▶ Exercise:
Which lines of the records hold the string "linecap"? Report only how many of them there are.
Start of Block
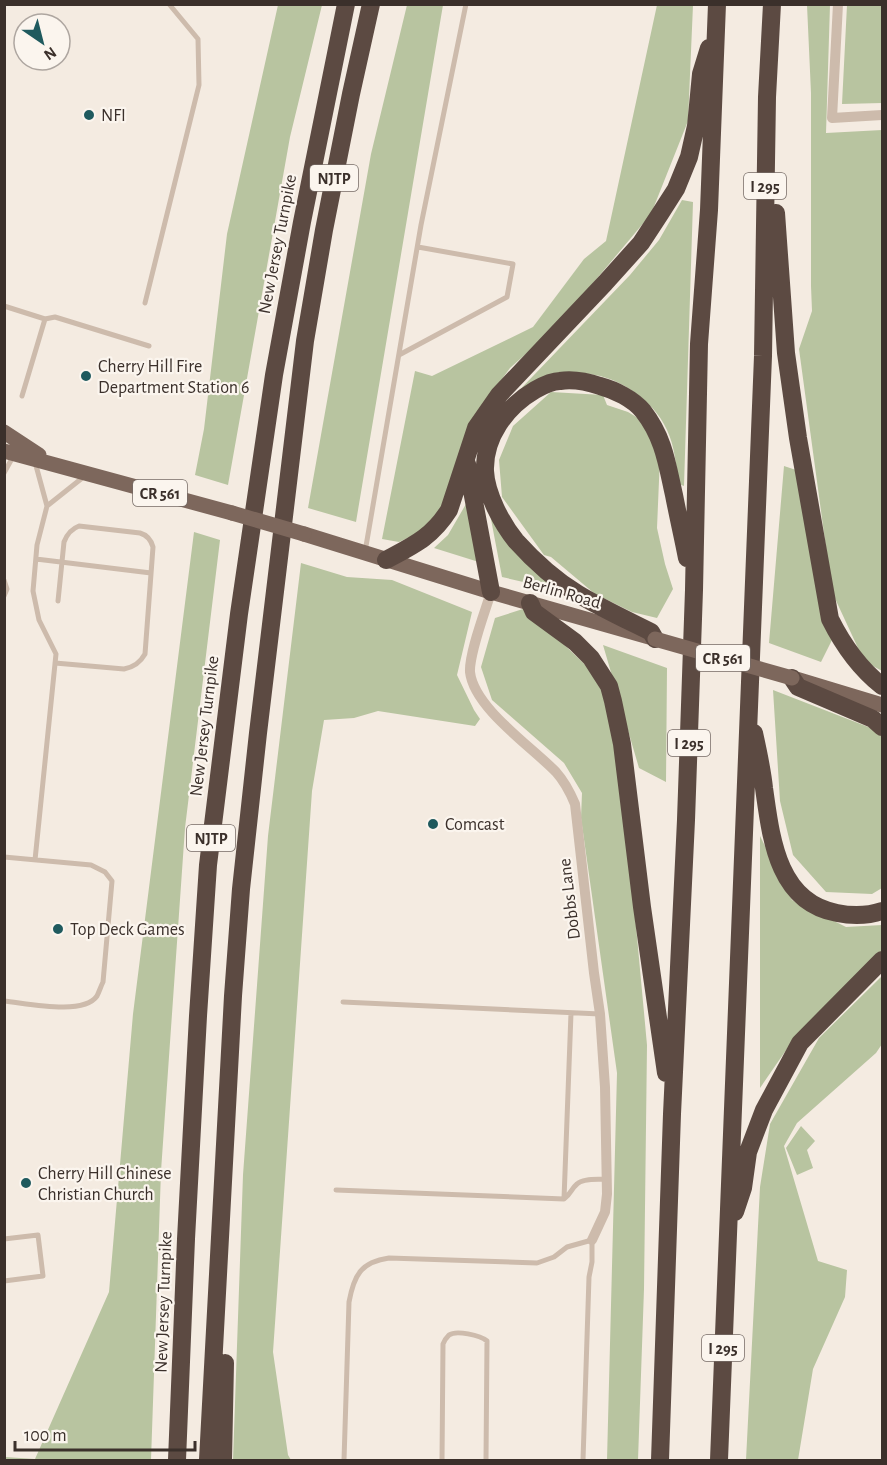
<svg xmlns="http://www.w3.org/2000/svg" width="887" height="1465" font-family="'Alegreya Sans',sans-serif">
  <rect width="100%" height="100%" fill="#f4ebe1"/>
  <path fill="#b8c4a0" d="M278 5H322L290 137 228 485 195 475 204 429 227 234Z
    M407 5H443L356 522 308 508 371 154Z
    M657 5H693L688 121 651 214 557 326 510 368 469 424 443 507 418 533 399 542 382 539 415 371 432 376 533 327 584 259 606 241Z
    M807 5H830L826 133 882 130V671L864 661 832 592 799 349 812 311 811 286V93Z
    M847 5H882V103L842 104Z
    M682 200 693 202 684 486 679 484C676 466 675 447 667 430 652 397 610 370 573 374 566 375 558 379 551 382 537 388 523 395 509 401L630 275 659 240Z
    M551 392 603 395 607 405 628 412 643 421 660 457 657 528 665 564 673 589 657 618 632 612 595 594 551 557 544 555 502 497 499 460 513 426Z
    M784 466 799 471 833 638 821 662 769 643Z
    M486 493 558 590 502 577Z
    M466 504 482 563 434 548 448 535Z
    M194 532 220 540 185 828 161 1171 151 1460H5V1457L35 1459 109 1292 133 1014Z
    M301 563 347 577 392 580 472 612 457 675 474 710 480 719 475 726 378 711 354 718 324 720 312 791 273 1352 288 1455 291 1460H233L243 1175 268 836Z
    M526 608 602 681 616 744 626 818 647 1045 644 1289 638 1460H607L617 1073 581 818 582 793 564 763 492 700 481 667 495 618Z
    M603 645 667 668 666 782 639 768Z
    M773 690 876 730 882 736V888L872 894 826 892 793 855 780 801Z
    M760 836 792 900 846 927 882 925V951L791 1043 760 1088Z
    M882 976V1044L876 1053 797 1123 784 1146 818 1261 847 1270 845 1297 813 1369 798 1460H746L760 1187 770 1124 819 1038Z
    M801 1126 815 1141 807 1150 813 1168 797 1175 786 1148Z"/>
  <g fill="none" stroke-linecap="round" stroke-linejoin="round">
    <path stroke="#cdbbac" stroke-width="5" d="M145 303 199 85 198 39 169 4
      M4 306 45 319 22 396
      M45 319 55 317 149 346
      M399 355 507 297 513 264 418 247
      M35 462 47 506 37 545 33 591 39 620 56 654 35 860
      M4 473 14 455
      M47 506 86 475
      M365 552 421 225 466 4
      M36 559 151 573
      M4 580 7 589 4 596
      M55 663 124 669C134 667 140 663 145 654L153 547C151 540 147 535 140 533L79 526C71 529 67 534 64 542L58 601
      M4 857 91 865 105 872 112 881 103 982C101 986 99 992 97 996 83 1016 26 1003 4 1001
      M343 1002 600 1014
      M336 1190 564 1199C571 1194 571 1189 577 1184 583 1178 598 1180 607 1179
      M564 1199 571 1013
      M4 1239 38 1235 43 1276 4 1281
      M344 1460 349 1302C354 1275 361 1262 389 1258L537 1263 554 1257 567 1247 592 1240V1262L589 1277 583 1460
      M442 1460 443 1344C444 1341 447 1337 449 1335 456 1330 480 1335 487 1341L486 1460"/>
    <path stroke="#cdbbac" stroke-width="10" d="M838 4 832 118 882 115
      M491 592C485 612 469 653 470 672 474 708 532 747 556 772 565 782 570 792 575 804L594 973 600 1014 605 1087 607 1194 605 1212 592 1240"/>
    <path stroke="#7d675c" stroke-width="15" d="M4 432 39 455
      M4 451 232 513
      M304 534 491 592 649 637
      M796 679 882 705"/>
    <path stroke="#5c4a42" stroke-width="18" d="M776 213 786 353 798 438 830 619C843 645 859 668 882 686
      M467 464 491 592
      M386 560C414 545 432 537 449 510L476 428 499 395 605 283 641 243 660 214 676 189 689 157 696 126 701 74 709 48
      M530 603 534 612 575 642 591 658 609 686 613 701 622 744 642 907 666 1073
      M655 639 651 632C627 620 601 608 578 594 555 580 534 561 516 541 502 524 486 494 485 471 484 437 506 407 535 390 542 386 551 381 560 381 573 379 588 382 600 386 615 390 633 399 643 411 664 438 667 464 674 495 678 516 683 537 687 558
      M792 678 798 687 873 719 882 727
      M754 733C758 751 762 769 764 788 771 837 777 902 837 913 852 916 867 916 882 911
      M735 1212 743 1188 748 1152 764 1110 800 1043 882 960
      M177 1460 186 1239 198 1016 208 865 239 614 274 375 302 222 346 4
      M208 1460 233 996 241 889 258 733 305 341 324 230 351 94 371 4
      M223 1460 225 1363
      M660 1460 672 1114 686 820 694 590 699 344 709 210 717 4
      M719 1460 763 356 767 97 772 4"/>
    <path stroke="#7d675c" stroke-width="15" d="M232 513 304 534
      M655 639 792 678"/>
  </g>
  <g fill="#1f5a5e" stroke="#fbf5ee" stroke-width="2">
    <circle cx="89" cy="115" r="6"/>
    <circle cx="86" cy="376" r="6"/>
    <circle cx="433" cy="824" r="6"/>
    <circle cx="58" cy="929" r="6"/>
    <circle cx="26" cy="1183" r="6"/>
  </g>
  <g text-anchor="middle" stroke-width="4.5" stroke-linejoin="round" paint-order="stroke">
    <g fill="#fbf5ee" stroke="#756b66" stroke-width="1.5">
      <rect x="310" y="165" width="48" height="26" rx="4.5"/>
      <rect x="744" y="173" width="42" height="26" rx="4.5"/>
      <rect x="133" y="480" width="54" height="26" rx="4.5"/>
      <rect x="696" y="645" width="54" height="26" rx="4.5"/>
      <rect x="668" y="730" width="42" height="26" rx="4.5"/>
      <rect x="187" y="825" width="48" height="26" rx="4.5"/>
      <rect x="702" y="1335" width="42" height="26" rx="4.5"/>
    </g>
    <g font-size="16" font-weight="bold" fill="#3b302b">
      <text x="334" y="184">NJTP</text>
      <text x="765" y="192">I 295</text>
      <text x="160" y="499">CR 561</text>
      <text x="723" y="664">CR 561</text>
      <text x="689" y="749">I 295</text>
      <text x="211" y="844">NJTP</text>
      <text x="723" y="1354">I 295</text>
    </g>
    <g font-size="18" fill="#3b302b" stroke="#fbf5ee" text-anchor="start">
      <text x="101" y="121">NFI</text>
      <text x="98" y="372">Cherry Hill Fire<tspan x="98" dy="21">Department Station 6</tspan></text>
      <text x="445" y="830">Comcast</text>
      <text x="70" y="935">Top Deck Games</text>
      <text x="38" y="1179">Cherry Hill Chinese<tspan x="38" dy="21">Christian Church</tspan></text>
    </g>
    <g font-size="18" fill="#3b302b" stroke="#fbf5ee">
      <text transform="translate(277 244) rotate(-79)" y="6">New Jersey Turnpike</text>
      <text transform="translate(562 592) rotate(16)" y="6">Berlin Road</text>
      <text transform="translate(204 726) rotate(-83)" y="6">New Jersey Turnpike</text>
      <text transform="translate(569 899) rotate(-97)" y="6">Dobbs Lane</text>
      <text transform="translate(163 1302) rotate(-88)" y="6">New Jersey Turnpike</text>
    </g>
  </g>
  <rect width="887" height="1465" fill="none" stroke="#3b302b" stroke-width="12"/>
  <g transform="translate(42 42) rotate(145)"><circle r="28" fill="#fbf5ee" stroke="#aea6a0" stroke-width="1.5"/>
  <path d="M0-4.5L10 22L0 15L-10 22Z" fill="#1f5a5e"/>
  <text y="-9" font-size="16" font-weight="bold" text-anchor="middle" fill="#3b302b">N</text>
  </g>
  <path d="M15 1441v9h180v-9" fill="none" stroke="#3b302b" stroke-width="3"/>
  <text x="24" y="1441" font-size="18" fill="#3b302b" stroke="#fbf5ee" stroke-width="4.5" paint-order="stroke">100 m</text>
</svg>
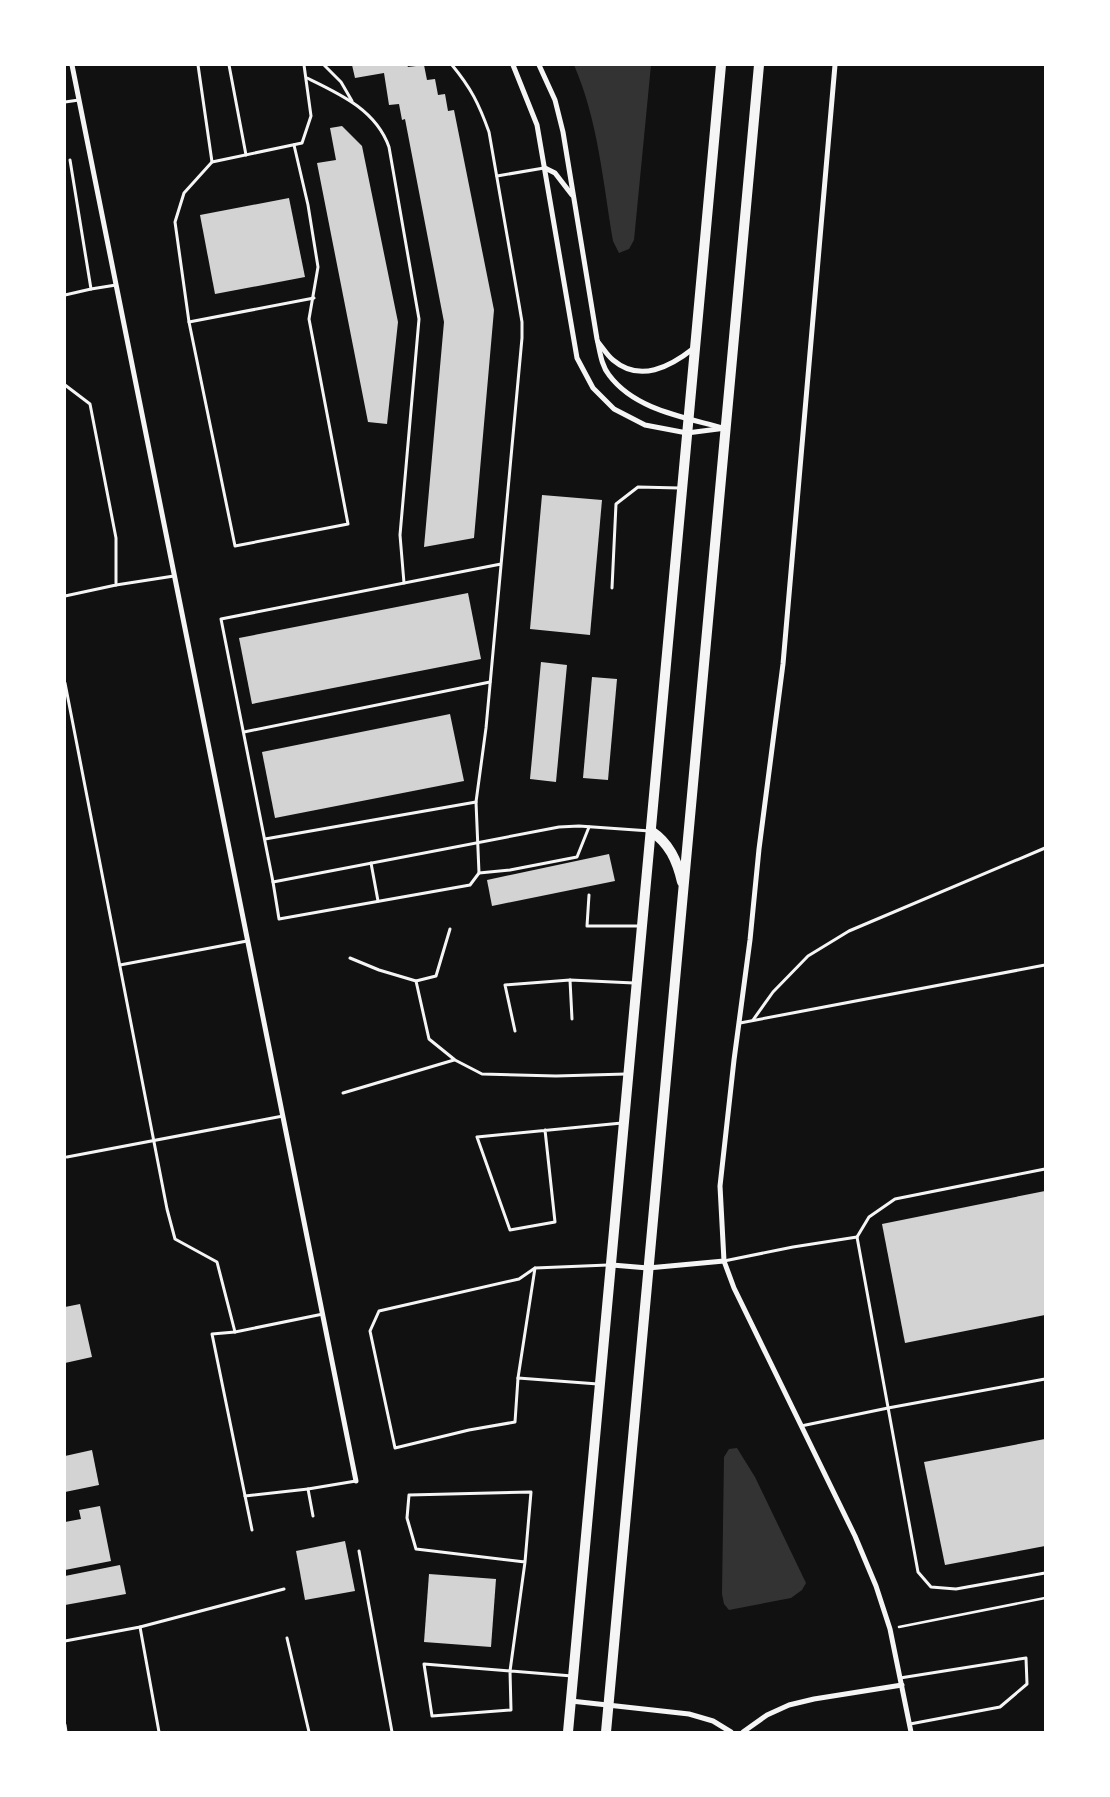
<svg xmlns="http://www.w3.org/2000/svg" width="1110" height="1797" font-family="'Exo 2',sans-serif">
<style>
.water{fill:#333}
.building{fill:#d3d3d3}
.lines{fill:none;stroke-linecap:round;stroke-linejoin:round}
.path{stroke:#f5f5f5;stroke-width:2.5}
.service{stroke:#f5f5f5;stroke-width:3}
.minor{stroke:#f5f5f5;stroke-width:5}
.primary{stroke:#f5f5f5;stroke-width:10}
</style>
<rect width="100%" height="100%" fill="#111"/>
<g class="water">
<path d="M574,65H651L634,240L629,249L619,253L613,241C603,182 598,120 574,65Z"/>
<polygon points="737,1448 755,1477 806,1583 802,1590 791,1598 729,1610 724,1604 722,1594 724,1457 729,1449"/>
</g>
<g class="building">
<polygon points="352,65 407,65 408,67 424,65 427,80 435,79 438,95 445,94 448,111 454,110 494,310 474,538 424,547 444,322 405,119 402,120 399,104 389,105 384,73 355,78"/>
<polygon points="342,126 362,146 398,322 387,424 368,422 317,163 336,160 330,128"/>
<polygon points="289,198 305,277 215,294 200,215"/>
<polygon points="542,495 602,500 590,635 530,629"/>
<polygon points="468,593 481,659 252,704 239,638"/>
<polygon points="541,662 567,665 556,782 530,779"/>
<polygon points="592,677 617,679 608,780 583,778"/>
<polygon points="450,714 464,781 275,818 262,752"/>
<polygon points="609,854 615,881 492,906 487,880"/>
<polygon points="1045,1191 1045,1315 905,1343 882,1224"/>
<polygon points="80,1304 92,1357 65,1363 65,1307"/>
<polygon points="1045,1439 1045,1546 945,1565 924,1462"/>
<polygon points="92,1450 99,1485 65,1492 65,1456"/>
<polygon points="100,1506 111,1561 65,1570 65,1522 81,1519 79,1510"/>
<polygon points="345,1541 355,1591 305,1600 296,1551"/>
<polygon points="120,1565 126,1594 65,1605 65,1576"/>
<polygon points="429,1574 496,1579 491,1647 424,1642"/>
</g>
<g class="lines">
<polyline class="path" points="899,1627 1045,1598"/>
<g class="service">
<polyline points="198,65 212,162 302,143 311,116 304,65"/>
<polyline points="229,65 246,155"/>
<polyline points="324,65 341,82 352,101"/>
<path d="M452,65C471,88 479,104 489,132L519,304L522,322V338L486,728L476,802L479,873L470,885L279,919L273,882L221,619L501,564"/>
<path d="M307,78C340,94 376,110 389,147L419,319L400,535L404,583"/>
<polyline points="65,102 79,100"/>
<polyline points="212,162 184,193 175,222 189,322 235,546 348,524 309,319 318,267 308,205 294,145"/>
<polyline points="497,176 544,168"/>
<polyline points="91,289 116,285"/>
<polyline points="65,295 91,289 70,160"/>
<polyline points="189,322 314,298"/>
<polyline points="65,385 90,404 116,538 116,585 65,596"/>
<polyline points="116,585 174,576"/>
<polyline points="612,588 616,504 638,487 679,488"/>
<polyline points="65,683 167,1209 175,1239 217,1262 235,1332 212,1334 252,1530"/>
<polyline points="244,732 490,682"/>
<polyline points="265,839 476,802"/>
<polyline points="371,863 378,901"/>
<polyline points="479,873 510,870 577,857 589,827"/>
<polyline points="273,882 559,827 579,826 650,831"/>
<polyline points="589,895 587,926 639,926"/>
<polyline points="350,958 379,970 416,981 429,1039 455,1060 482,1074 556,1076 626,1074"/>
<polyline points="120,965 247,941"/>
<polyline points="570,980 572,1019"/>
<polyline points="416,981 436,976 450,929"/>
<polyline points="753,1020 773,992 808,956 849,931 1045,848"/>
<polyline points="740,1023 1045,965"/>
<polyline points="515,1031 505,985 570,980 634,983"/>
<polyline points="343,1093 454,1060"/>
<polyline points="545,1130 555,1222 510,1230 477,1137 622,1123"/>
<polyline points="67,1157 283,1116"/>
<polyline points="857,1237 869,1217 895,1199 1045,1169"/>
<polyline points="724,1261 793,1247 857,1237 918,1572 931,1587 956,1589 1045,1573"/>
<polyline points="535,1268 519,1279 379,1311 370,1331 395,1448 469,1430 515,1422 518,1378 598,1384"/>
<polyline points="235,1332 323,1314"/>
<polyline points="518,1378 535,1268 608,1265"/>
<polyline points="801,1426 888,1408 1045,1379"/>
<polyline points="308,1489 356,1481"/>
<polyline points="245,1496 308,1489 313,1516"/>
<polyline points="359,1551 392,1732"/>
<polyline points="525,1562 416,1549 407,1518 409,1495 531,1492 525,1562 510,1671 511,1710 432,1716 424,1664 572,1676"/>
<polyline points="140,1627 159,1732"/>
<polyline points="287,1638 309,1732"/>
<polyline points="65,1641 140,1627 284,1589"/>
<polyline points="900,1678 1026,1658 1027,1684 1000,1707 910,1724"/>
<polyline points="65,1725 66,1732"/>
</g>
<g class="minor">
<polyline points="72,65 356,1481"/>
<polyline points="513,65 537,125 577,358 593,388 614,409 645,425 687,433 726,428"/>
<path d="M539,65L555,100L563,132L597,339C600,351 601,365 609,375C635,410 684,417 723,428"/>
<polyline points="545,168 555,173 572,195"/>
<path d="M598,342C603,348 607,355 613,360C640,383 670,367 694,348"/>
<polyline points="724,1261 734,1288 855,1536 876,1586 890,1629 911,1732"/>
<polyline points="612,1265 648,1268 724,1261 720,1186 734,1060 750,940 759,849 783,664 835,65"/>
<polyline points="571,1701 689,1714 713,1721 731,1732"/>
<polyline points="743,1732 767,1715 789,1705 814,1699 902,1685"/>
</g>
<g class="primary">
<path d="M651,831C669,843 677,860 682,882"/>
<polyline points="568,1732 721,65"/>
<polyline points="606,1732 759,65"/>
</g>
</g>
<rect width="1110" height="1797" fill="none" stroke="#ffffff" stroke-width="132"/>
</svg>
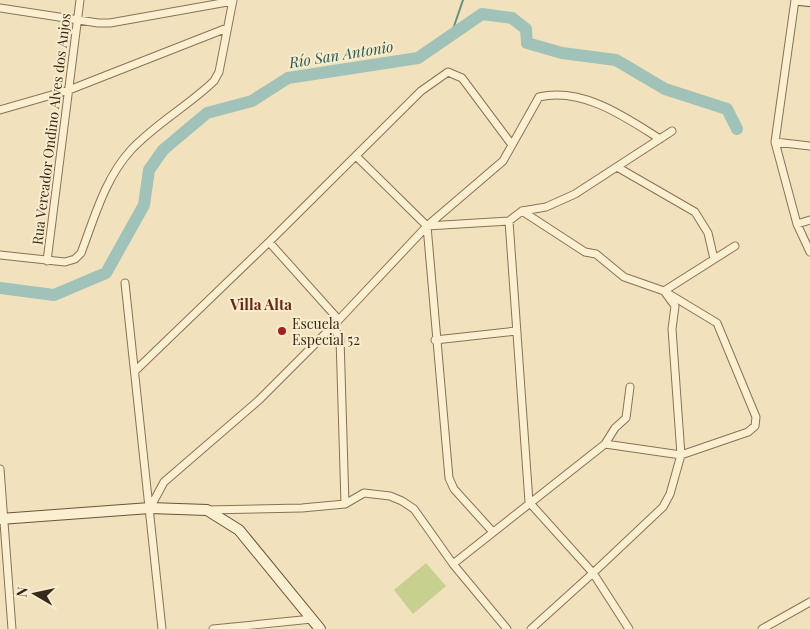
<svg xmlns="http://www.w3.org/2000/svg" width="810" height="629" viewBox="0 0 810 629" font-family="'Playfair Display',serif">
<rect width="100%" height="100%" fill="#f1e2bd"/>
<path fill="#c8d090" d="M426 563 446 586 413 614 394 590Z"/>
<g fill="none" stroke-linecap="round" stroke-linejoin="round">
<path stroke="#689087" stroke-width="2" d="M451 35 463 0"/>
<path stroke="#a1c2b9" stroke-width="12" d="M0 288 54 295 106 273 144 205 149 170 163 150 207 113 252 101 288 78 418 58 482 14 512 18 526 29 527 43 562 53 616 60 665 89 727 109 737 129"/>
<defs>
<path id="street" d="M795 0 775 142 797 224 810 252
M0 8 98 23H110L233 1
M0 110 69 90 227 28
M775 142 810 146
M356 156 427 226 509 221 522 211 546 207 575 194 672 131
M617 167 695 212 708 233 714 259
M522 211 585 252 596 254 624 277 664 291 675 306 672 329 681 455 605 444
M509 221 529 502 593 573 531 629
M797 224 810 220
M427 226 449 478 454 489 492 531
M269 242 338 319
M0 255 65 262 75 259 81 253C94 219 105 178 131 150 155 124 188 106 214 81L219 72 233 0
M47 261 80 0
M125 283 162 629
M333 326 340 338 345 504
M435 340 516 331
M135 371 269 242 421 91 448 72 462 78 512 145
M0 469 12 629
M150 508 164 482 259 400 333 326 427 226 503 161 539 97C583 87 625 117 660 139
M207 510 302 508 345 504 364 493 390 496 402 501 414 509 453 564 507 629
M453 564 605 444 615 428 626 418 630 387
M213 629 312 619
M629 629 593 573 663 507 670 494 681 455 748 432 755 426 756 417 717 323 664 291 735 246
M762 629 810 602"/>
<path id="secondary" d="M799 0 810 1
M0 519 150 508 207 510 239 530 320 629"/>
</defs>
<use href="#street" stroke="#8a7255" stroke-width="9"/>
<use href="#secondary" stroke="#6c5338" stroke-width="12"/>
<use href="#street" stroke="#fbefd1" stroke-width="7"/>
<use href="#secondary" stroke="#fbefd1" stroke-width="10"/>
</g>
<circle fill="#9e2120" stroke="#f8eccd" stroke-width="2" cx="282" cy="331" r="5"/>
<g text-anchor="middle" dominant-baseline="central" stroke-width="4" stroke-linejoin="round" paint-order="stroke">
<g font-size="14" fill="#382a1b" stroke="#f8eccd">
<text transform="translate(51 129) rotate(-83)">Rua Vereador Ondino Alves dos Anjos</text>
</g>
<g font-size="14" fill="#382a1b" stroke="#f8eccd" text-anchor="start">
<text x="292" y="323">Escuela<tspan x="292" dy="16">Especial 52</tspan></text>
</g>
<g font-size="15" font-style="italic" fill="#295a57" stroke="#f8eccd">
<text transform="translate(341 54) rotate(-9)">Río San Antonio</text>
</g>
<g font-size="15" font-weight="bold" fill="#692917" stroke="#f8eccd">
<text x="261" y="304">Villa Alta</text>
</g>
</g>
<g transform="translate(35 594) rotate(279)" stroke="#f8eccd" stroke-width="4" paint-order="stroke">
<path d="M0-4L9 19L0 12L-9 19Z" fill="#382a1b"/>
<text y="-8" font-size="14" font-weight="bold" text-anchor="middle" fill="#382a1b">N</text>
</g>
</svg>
End of Block
▶ Your solution:
3